L’assurance prêt hypothécaire de la Société canadienne d’hypothèques et de logement (SCHL) permet aux acheteurs de verser une petite mise de fonds en échange de frais pouvant atteindre 4%.

«Les frais sont clairs et immédiats et il n’y a aucune confusion par rapport à qui possède quoi», souligne James Laird.

Cependant, l’assurance prêt hypothécaire n’est disponible que pour les propriétés dont le prix d’achat est inférieur à 1 000 000 $. James Laird croit que ce maximum devrait être plus élevé dans des villes comme Toronto et Vancouver.

«Le gouvernement n’a aucun intérêt à aider les personnes aisées à acheter des maisons de plusieurs millions de dollars, observe M.Laird. Mais les gens qui achètent une maison jumelée à 1,2 million $ à Toronto, sans espace de stationnement, ne sont pas des personnes riches membres d’un club de loisirs. Elles essaient de trouver une maison pour leur famille.»

 

Montagnes russes émotionnelles

Entre-temps, même une fois que l’accession à la propriété est enfin à portée de main, les premiers acheteurs doivent s’attendre à sentir «absolument quelques maux de ventre», prévient-il.

«L’expérience normale d’achat d’une première maison est une montagne russe émotionnelle.»

L’agente immobilière Despina Zanganas est d’accord et note que les acheteurs d’une première maison ont «vraiment peur de perdre leur chemise et de prendre la mauvaise décision».

«Je les préviens toujours qu’une fois qu’ils ont signé sur la ligne pointillée, ils vont s’inquiéter que ce soit la pire erreur de leur vie. Tout le monde passe par là.»

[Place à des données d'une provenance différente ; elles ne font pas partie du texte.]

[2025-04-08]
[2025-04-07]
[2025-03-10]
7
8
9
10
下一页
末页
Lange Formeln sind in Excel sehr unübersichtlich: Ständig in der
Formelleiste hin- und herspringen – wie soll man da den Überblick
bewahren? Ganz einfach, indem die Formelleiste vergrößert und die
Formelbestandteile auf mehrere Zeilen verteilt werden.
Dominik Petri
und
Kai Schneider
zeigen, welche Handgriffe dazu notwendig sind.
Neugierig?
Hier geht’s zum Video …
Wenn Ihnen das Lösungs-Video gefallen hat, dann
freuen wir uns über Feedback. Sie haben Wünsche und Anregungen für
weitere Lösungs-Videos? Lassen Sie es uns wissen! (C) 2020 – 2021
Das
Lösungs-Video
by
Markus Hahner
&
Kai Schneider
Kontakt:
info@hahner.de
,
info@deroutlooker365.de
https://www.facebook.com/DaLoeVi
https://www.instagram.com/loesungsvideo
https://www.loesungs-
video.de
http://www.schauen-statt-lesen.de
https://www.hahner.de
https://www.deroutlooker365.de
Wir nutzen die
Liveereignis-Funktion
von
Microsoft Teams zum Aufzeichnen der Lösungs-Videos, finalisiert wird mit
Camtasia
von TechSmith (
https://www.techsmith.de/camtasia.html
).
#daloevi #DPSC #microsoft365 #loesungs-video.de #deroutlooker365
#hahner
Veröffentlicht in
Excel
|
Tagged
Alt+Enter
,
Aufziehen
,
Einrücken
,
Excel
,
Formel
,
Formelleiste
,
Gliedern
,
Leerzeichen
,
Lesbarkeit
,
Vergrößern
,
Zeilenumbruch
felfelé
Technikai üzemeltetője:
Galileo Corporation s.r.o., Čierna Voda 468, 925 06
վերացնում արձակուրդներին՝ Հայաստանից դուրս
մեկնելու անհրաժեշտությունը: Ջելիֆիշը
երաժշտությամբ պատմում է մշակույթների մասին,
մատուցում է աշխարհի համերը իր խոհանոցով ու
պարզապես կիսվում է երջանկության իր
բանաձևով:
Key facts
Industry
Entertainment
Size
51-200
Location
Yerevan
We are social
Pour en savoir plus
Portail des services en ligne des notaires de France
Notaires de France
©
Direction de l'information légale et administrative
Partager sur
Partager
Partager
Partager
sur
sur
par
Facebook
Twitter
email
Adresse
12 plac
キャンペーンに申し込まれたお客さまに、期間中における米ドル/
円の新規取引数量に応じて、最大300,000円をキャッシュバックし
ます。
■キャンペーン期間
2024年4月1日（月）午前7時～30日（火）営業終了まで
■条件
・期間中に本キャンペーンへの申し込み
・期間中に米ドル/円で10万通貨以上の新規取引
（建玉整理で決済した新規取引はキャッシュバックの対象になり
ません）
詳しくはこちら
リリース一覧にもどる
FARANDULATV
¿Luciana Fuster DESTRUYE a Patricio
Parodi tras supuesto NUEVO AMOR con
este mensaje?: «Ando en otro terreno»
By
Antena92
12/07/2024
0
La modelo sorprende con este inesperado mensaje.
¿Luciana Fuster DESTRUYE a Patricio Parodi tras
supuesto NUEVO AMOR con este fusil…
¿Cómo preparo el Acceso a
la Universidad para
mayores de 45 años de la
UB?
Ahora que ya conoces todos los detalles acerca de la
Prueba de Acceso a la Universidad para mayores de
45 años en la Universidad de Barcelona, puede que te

Maintenant qu’ils ont accueilli leur petite fille et qu’ils se sont installés dans leur nouvelle maison en rangée, Ross Davison et sa femme, Katherine MacDonald, poussent un soupir de soulagement.

«Une partie de la magie d’avoir à être rigoureux dans notre recherche est que nous nous sommes vraiment familiarisés avec tous les petits quartiers d’Ottawa», observe Katherine MacDonald.

«Nous nous sommes ouverts à des choses que nous n’aurions jamais envisagées auparavant et nous avons atterri quelque part où nous sommes vraiment heureux.»